Current and past research projects. If you’re a Cal Poly student interested in any of these projects, please get in touch. Relevant publications are shown for each project. See a complete list on my publications page.
Early-stage active projects
- Programming is taught all over campus, not just in the CSSE department. What can we learn from how non-computing students learn and use programming?
- Improving belonging and self-efficacy in introductory programming classes through socially responsible computing [NSF award, SIGCSE ‘24]
- IDE plugins to assist programmer cognition [SURP 2022, Project on GitHub]
Software testing (active)
Software testing is an important self-regulatory skill in software development. I’m interested in research regarding the teaching and learning of software testing. My work has focused on students’ testing process and test quality.
- The effects of mutation analysis and other feedback mechanisms on students’ thought processes as they compose tests [TOCE ‘23]
- We proposed ways to reduce the computational cost of mutation analysis to provide students with rapid incremental feedback about their software tests [JSS ‘21]
- We mined program snapshot histories for insight into students’ test writing habits [SIGCSE ‘19]
Academic help-seeking (active)
Knowing when and how to seek academic help is an important aspect in self-regulated learning. Seeking help too soon or too often can degrade learning outcomes, but avoiding seeking help can also be detrimental. Students are often left to discover a balance between these extremes for themselves.
- A number of factors influence whether and when students will seek academic help from the internet, their peers, or their instructors [Koli Calling ‘21]
Undergraduate students’ software debugging habits
In exploring students’ debugging practices, we found that:
- Simple documentation of progress on debugging problems helped students recover from bugs with slightly reduced reliance on instructors [SIGCSE ‘23]
- Using a range of debugging techniques—as opposed to only one—may lead to improved project outcomes and reduced reliance on an autograder [Koli Calling ‘20]

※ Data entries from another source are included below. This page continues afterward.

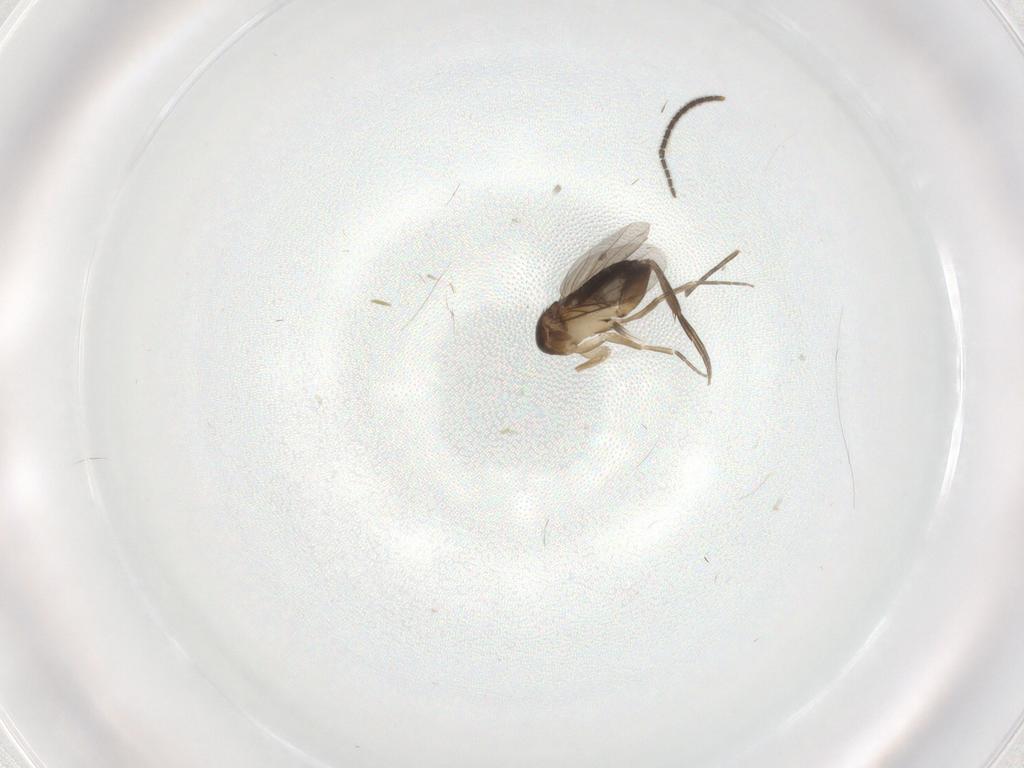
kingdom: Animalia
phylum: Arthropoda
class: Insecta
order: Diptera
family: Phoridae
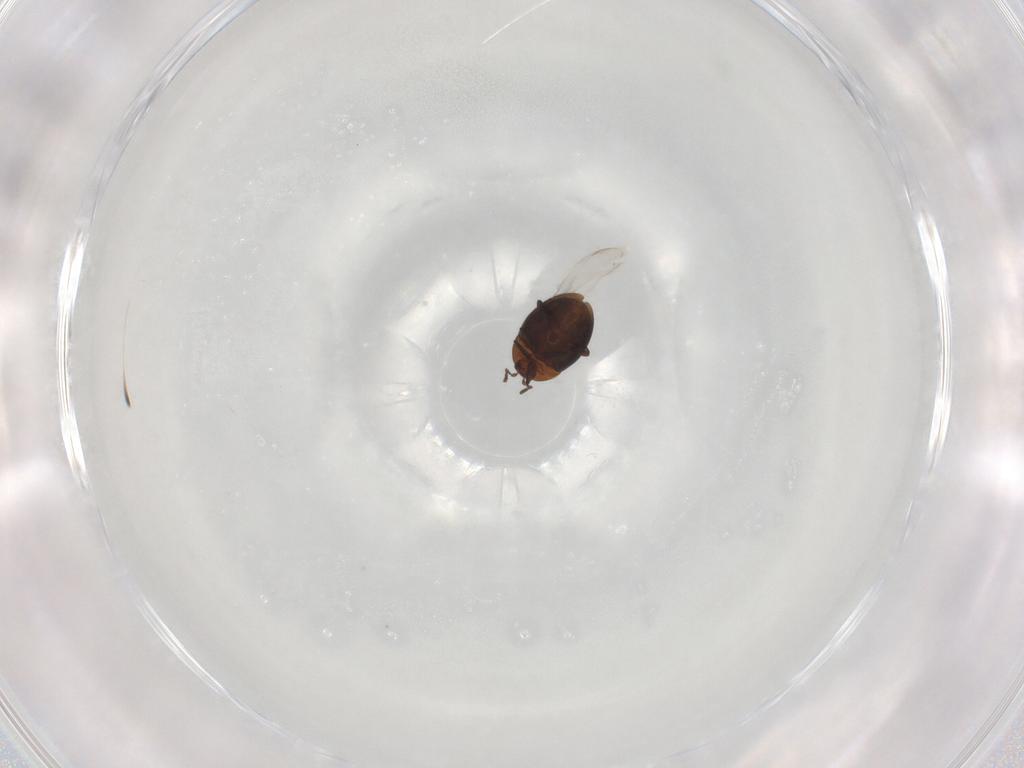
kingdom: Animalia
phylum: Arthropoda
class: Insecta
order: Coleoptera
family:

Assessing and improving time management in software development
Time management is generally challenging for learners, particularly those who are working on large and complex programming projects for the first time. A large part of my PhD work was focused on assessing and improving students’ time management on programming projects.
- Explicit project milestones helped to reduce the rates of late submissions and improve project performance [SIGCSE ‘21]
- Students’ development habits had significant impacts on their project performance and timeliness [ICER ‘17]
- Fine-grained IDE log data yielded accurate measurements of students’ development habits [ITiCSE ‘17]
CodeWorkout is an online drill-and-practice system for people learning a programming language for the first time. It is free, open-source, and currently serves thousands of users at Virginia Tech and other universities.
See the project on GitHub.
- We used CodeWorkout in Virginia Tech’s CS 1 course and explored the effects of voluntary practice of programming assignments on exam performance, controlling for individual student abilities [CompEd ‘19]
I have collaborated on other projects.